[edit]
Robustness of Spectral Methods for Community Detection
Proceedings of the Thirty-Second Conference on Learning Theory, PMLR 99:2831-2860, 2019.
Abstract
The present work is concerned with community detection. Specifically, we consider a random graph drawn according to the stochastic block model: its vertex set is partitioned into blocks, or communities, and edges are placed randomly and independently of each other with probability depending only on the communities of their two endpoints. In this context, our aim is to recover the community labels better than by random guess, based only on the observation of the graph.

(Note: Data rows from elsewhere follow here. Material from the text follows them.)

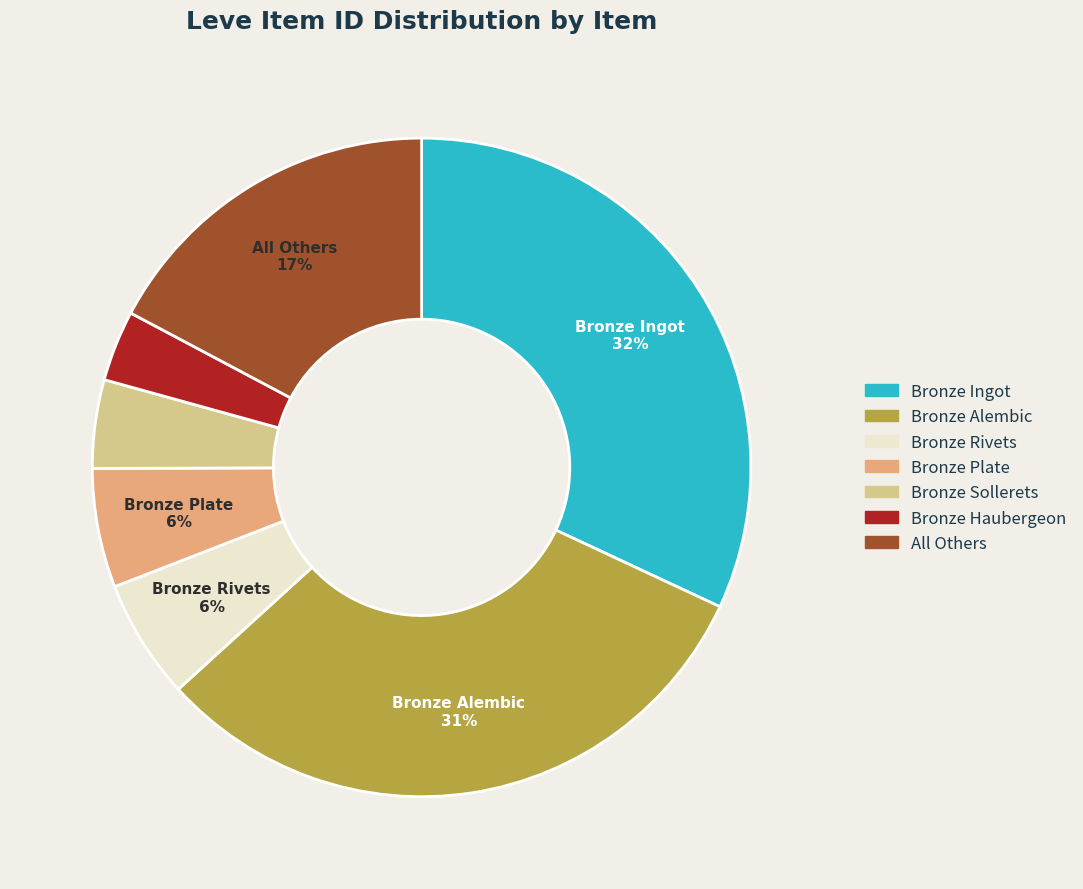

Is there a majority slice in this chart?

No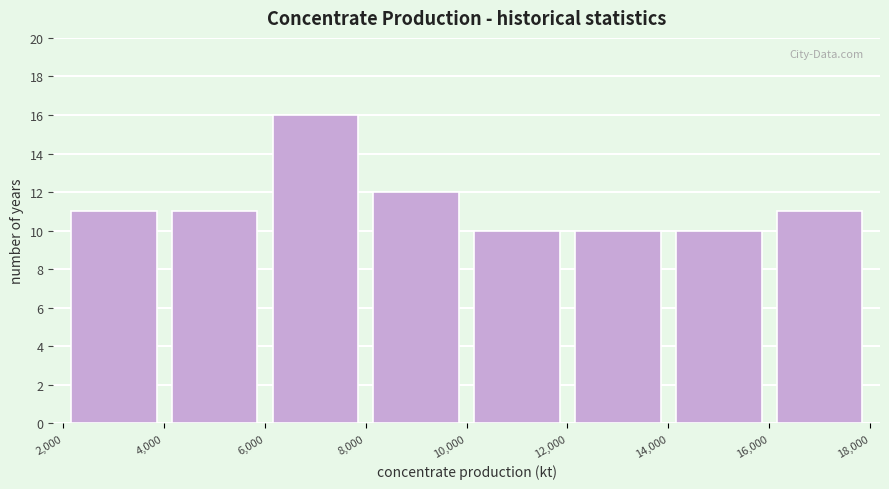

Reading left to right, list every bar in this chart as the range it spans on the x-axis followed by its height. The values are not printed on the chart, so give them approximately, as read against the axis.

2,000 to 4,000: 11
4,000 to 6,000: 11
6,000 to 8,000: 16
8,000 to 10,000: 12
10,000 to 12,000: 10
12,000 to 14,000: 10
14,000 to 16,000: 10
16,000 to 18,000: 11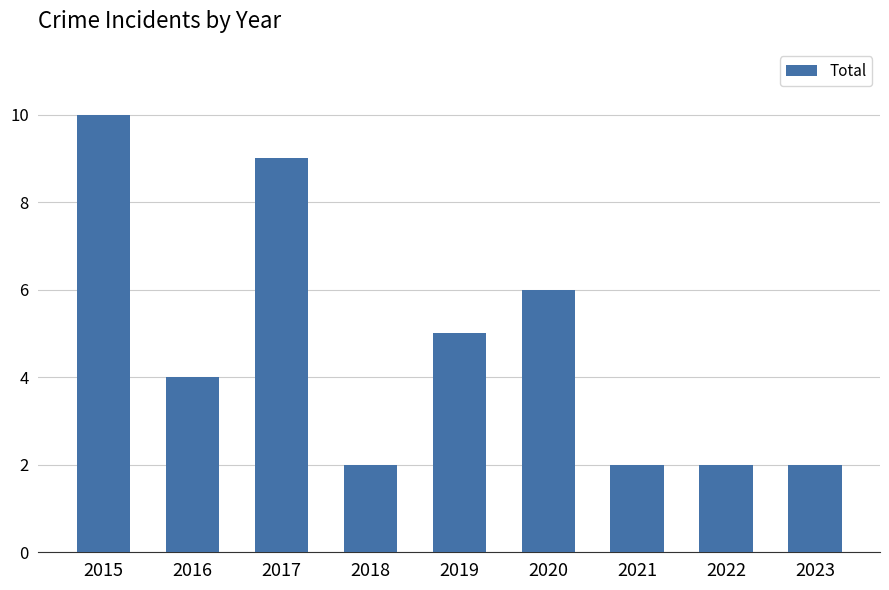

What is the value of the 3rd bar from the left?

9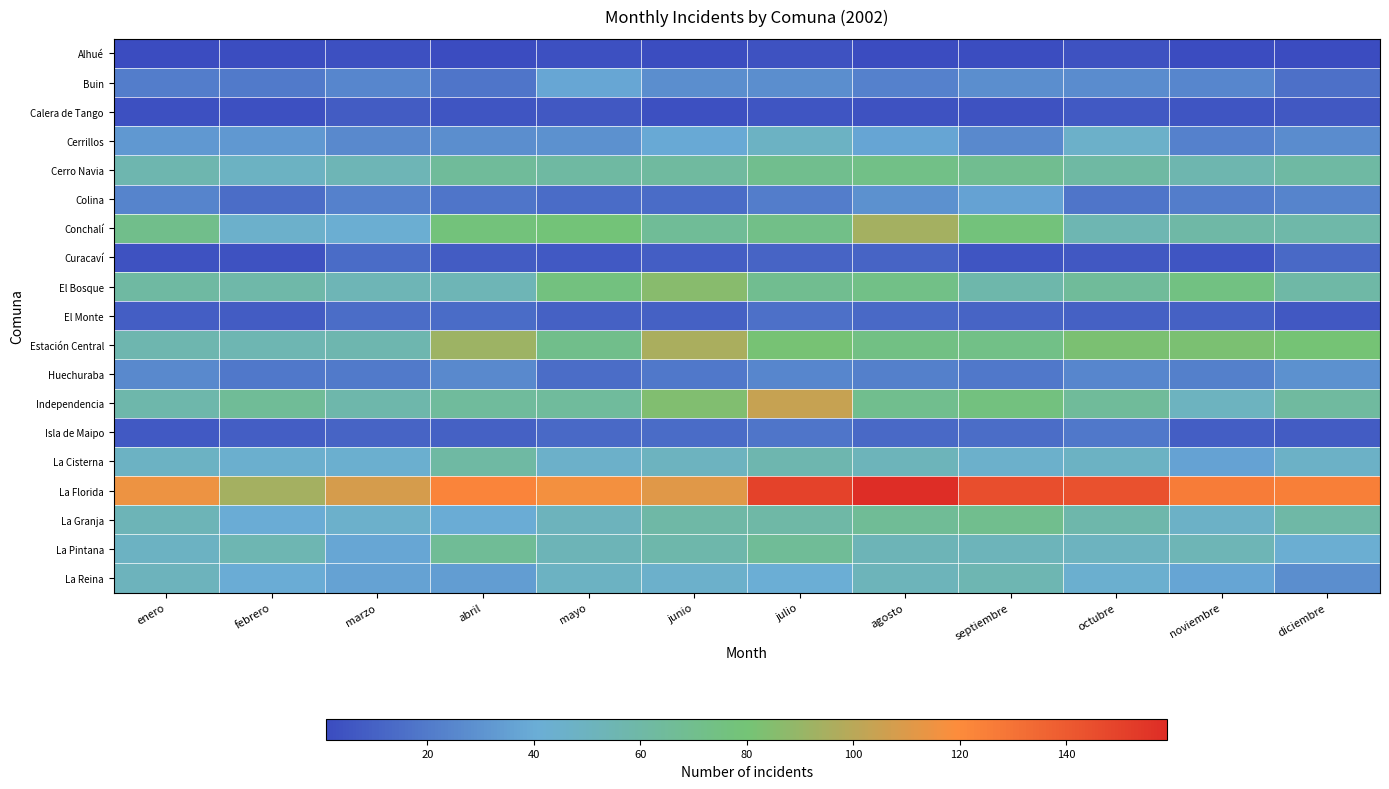

What is the maximum value shown in the chart?

159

In the sparse case, where edge probabilities are in $O(1/n)$, we introduce a new spectral method based on the distance matrix $D^{(\ell)}$, where $D^{(\ell)}_{ij} = 1$ iff the graph distance between $i$ and $j$, noted $d(i, j)$ is equal to $\ell$. We show that when $\ell \sim c\log(n)$ for carefully chosen $c$, the eigenvectors associated to the largest eigenvalues of $D^{(\ell)}$ provide enough information to perform non-trivial community recovery with high probability, provided we are above the so-called Kesten-Stigum threshold. This yields an efficient algorithm for community detection, since computation of the matrix $D^{(\ell)}$ can be done in $O(n^{1+\kappa})$ operations for a small constant $\kappa$. We then study the sensitivity of the eigendecomposition of $D^{(\ell)}$ when we allow an adversarial perturbation of the edges of $G$. We show that when the considered perturbation does not affect more than $O(n^\varepsilon)$ vertices for some small $\varepsilon > 0$, the highest eigenvalues and their corresponding eigenvectors incur negligible perturbations, which allows us to still perform efficient recovery. Our proposed spectral method therefore: i) is robust to larger perturbations than prior spectral methods, while semi-definite programming (or SDP) methods can tolerate yet larger perturbations; ii) achieves non-trivial detection down to the KS threshold, which is conjectured to be optimal and is beyond reach of existing SDP approaches; iii) is faster than SDP approaches.